Frequentadores do templo umbandista Ylê de Xangô, no Ribeirão da Ilha, denunciaram a violação de uma estátua de Iemanjá e o apedrejamento do carro de um de seus membros, em Florianópolis. O ato de vandalismo foi associado à intolerância religiosa e “onda de ódio que assola o país”.

Nesta quinta-feira (1º), os frequentadores da casa se depararam com a estátua pintada com tinta vermelha e quebrada em vários pontos. A imagem fica localizada na principal via do bairro, à beira-mar, em frente ao templo.

Estátua de Iemanjá fica na principal via do Ribeirão da Ilha - Ylê de Xangô/Divulgação
Estátua de Iemanjá fica na principal via do Ribeirão da Ilha – Ylê de Xangô/Divulgação

A denúncia também mostra que o carro de um dos membros foi atacado com uma pedra, tendo os vidros quebrados e o pneu furado. O espelho que faz parte da estátua estava ao lado do automóvel.

“Mais um ato de intolerância religiosa. Nós do Ylê de Xangô ontem fomos vítimas do preconceito, do racismo e da onda de ódio que assola o país”, disse representante do templo. Eles também afirmam que o ato criminoso foi denunciado à polícia, mas que nada foi feito.

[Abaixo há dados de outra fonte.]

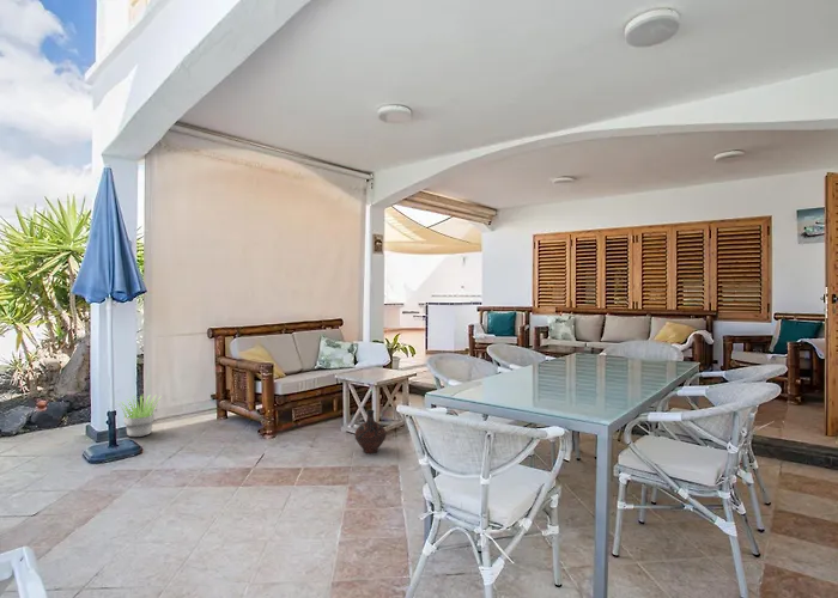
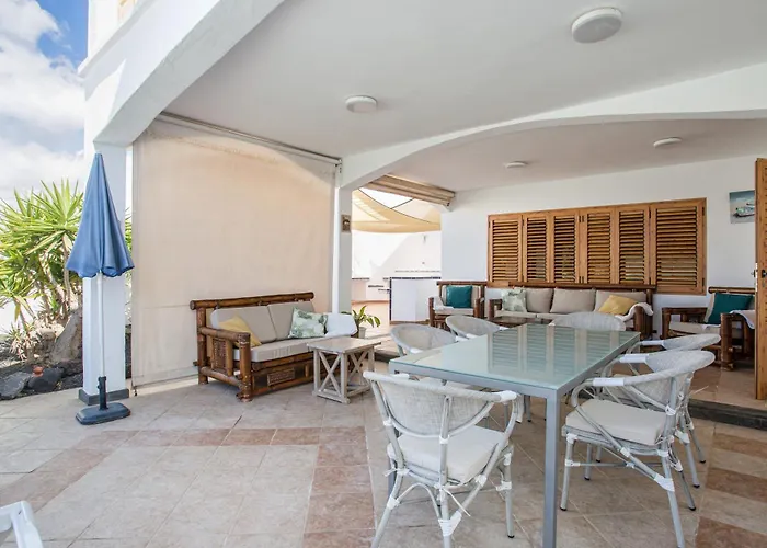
- ceramic jug [353,409,388,454]
- potted plant [115,392,162,438]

A reportagem tentou entrar em contato com a subdelegacia de Polícia Civil do Ribeirão da Ilha, mas não obteve êxito. A assessoria de imprensa da corporação também não tinha informações sobre o caso até a publicação desta matéria.

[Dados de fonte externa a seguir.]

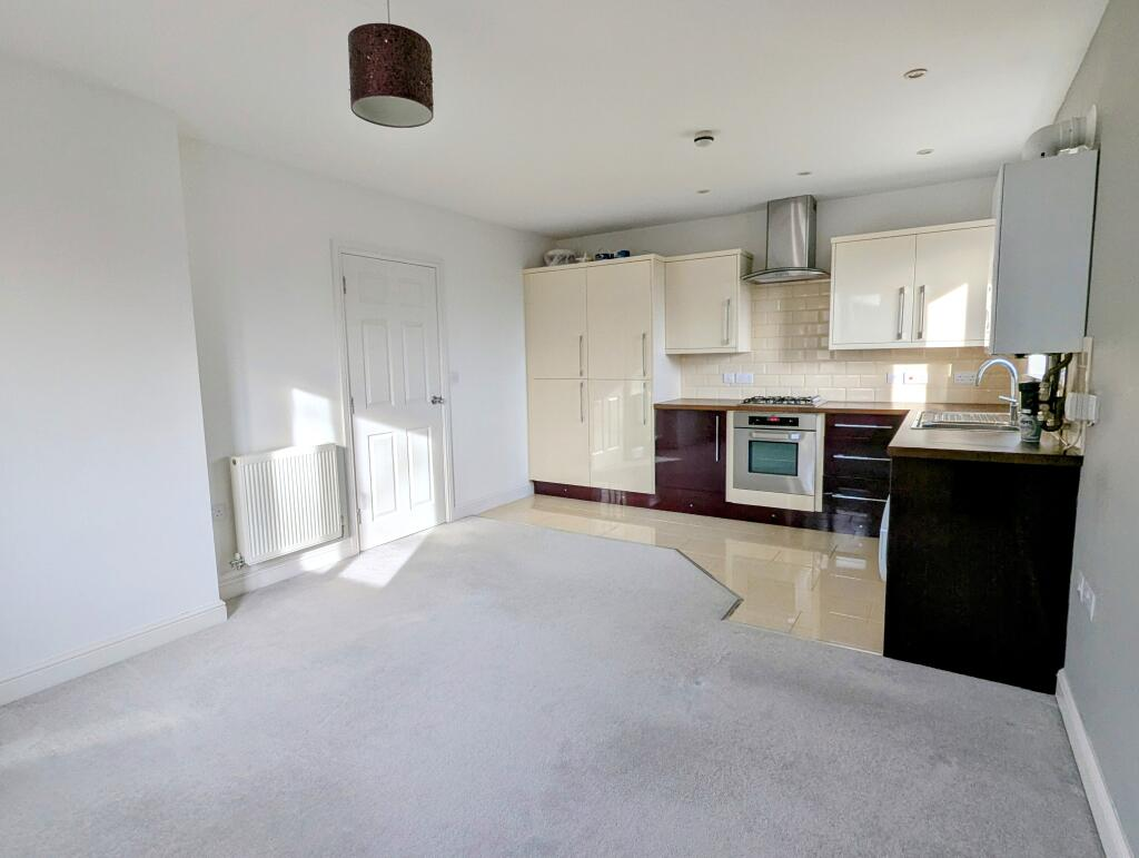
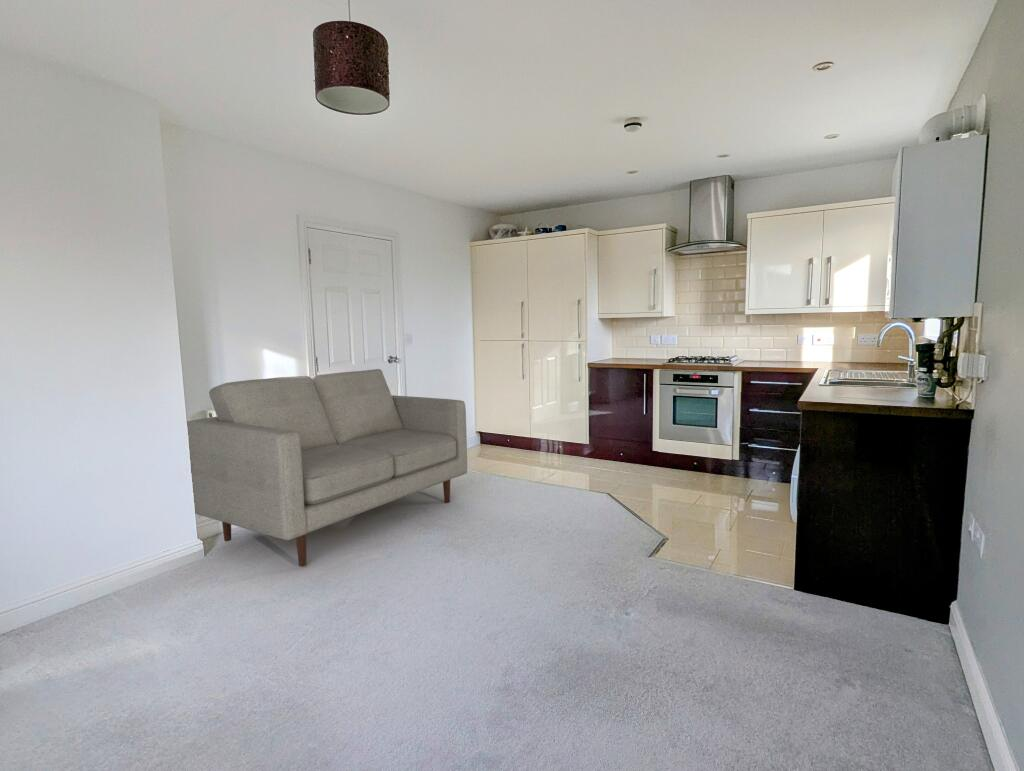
+ sofa [186,368,468,567]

Carro de membro do templo foi atacado com pedra - Ylê de Xangô/Divulgação
Carro de membro do templo foi atacado com pedra – Ylê de Xangô/Divulgação

Confira a nota do templo Ylê de Xangô na íntegra:

Mais um ato de intolerância religiosa. Nós do Ylê de Xangô ontem fomos vítimas do preconceito, do racismo e da onda de ódio que assola o país. A estátua em homenagem à Mãe Iemanjá foi violada com tinta vermelha e quebrada em vários lugares. E o carro de um dos filhos do templo foi totalmente destruído. Denunciamos o ato, ligamos para polícia mas nada foi feito.

Apesar da Constituição Federal garantir o direito à liberdade de credo e manifestações religiosas, nós praticantes da Umbanda, Candomblé, Nação – principais vítimas do preconceito – lidam com ofensas e agressões de diversas naturezas, a cada 15 horas, um terreiro é violado no país.

O Brasil foi o destino, entre os séculos 16 e 19, de homens e mulheres africanos trazidos para servir como mão de obra escrava. Naquela época, a preservação da cultura e da crença era símbolo de resistência contra a violência a qual aquele povo foi submetido e, ainda hoje, os praticantes de religiões africanas precisam lutar pelo respeito e liberdade.

A intolerância é uma doença, e, de tempos em tempos, torna-se uma epidemia, um mal social que atinge uma imensa camada da população global, que fere a dignidade humana e a liberdade de expressão. Ela se baseia no preconceito, na discriminação, no pretenso monopólio da verdade e no fundamentalismo. Aqueles que praticam a intolerância religiosa acreditam possuir alguma “procuração divina” e, em nome de sua fé, sentem-se no direito de achincalhar, invadir, espoliar, prender, torturar e, por fim, exterminar o diferente.

Mas essa grave doença tem cura, e seu tratamento começa pela educação e esclarecimento, pois toda a violência surge do medo, e o medo advém da ignorância. Para tanto, são necessárias ações intensivas e continuadas de sensibilização e conscientização da população, e uma política de educação para a tolerância, a compreensão e o respeito à diversidade, que deve começar na pré-escola e se estender a todas as idades.

Povo de Santo, está na hora da UNIÃO!